> Instruction
Output the entries word for word. Omit images.

> Input material
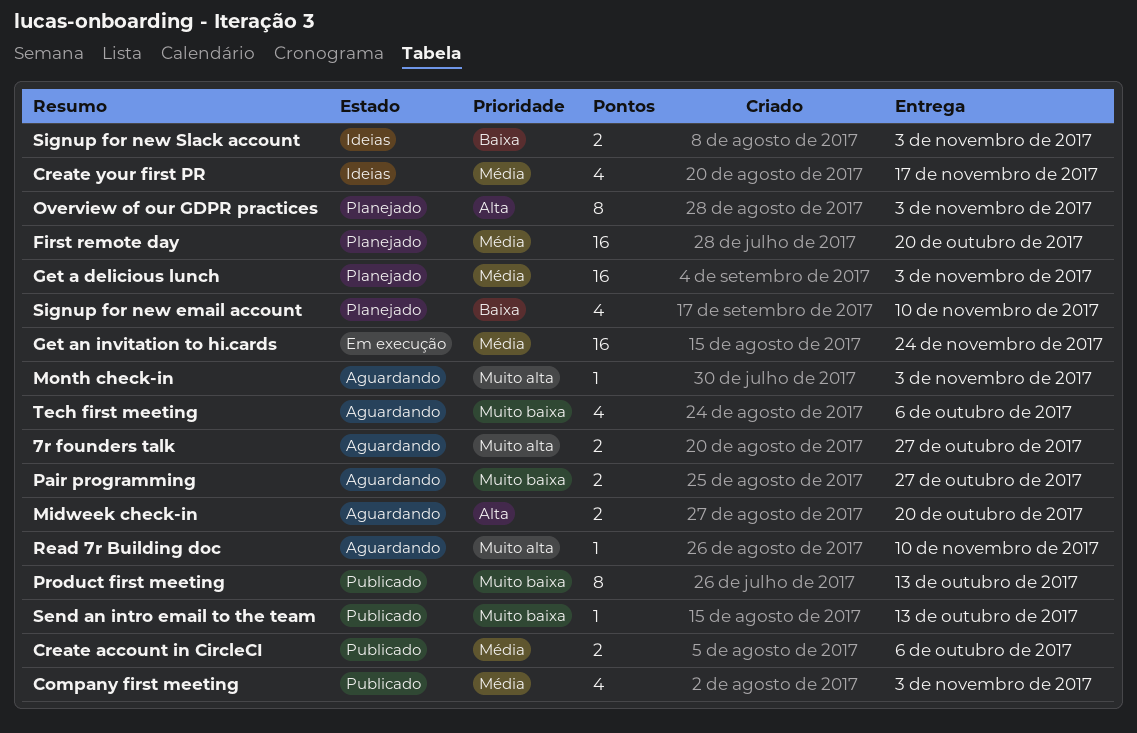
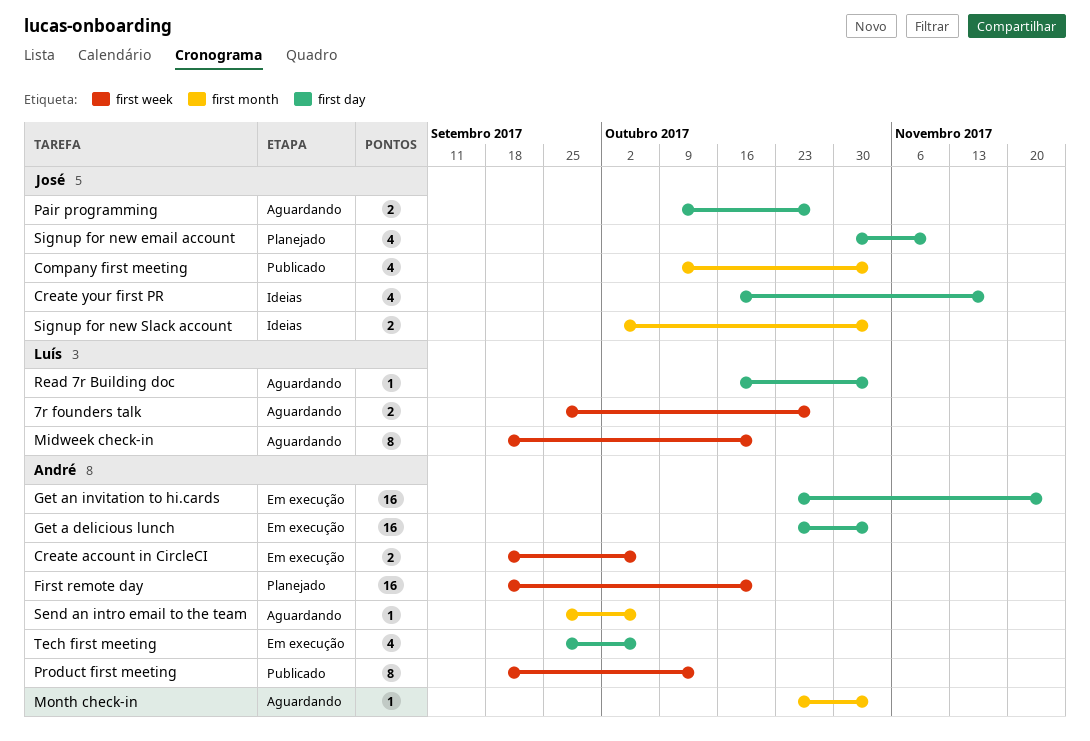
Create account in CircleCI, status: Publicado -> Em execução
Get a delicious lunch, status: Planejado -> Em execução
Midweek check-in, estimate: 2 -> 8
Overview of our GDPR practices: present -> none
Read 7r Building doc, due: Nov 10 -> Nov 3
Send an intro email to the team, status: Publicado -> Aguardando
Send an intro email to the team, due: Oct 13 -> Oct 6
Tech first meeting, status: Aguardando -> Em execução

> Expected answer
Create account in CircleCI, status: Publicado -> Em execução
Get a delicious lunch, status: Planejado -> Em execução
Midweek check-in, estimate: 2 -> 8
Overview of our GDPR practices: present -> none
Read 7r Building doc, due: Nov 10 -> Nov 3
Send an intro email to the team, status: Publicado -> Aguardando
Send an intro email to the team, due: Oct 13 -> Oct 6
Tech first meeting, status: Aguardando -> Em execução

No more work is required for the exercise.